A Comparison of Fluidic and Physical Obstacles for Deflagration-to-Detonation Transition

摘要

A fluidic obstacle has been proposed as an alternative to conventional deflagration-to-detonation transition (DDT) enhancement devices for use in a Pulsed Detonation Engine (PDE). Experimental results have been obtained utilizing unsteady reacting and steady non-reacting flow to gain insight on the relative performance of a fluidic obstacle. Using stoichiometric premixed hydrogen-air, transition to detonation has been achieved using solely a fluidic obstacle with comparable DDT distances to that of a physical orifice plate. Flame acceleration is achieved due to the intense turbulent mixing characteristics inherent of a high-velocity jet and the blockage created by the virtual obstacle.
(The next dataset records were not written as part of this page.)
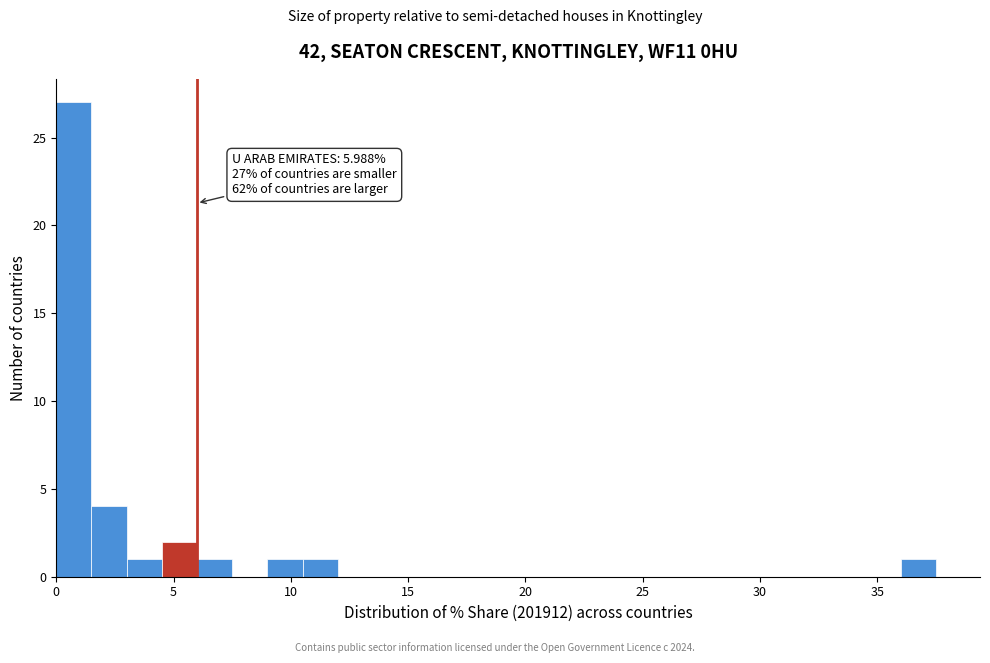

Around what value on the x-axis is the tallest bar? Give the approximate position of its centre, as read against the axis.

1.0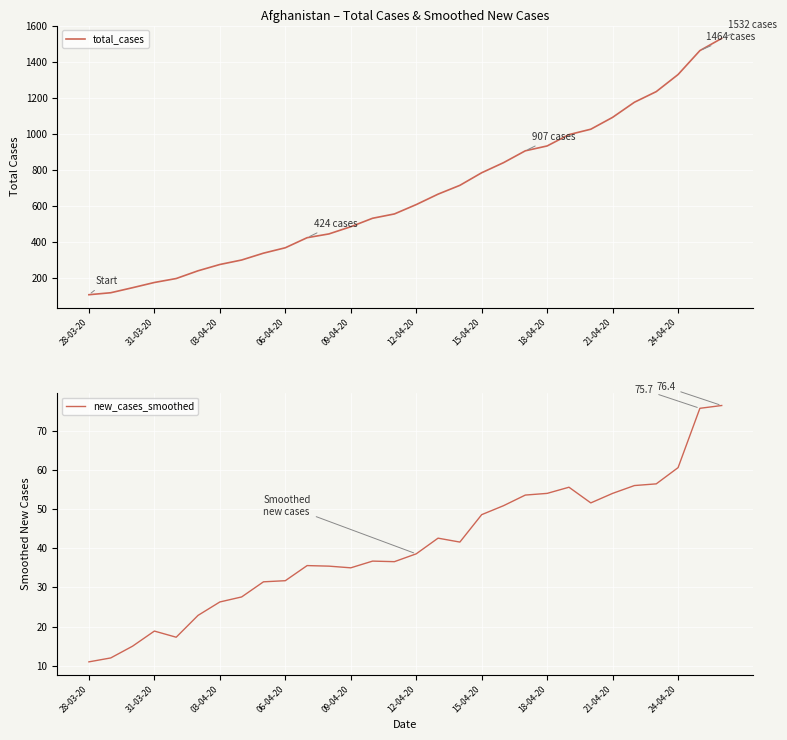

What is the sum of all new_cases_smoothed values?

1209.3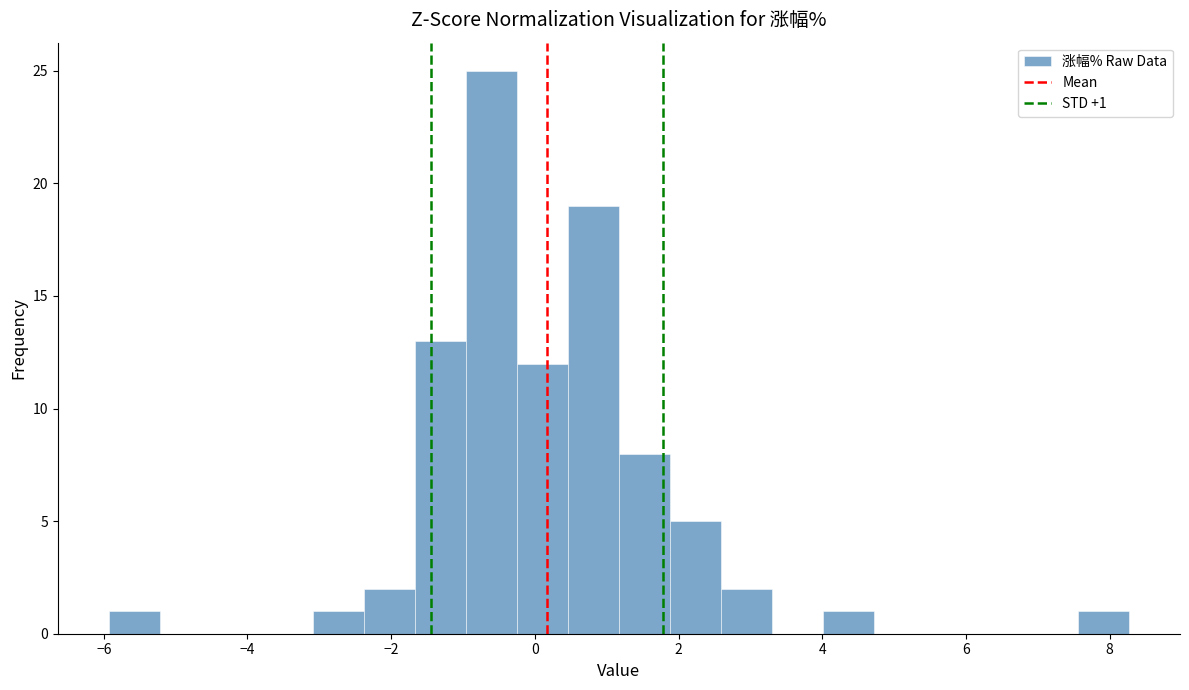

Around what value on the x-axis is the tallest bar? Give the approximate position of its centre, as read against the axis.

-0.6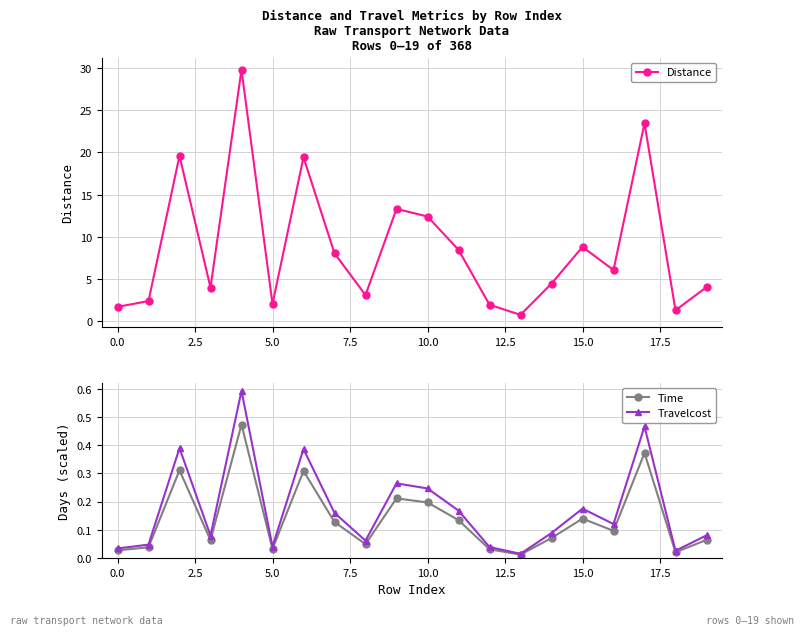

How many series are shown in this chart?

3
Turbulence intensity (T.I.) measurements, taken downstream of both obstacles with hot-film anemometry during non-reacting steady flow, show a conservative trend that a fluidic obstacle produces approximately a 240% increase in turbulence intensity compared to that of a physical obstacle. Ignition times were reduced approximately 45%, attributable to the increase in upstream T.I. levels relative to the fluidic obstacle during the fill portion of the PDE's cycle. Transition to detonation was obtained for injection compositions of both premixed stoichiometric hydrogen-air and pure air.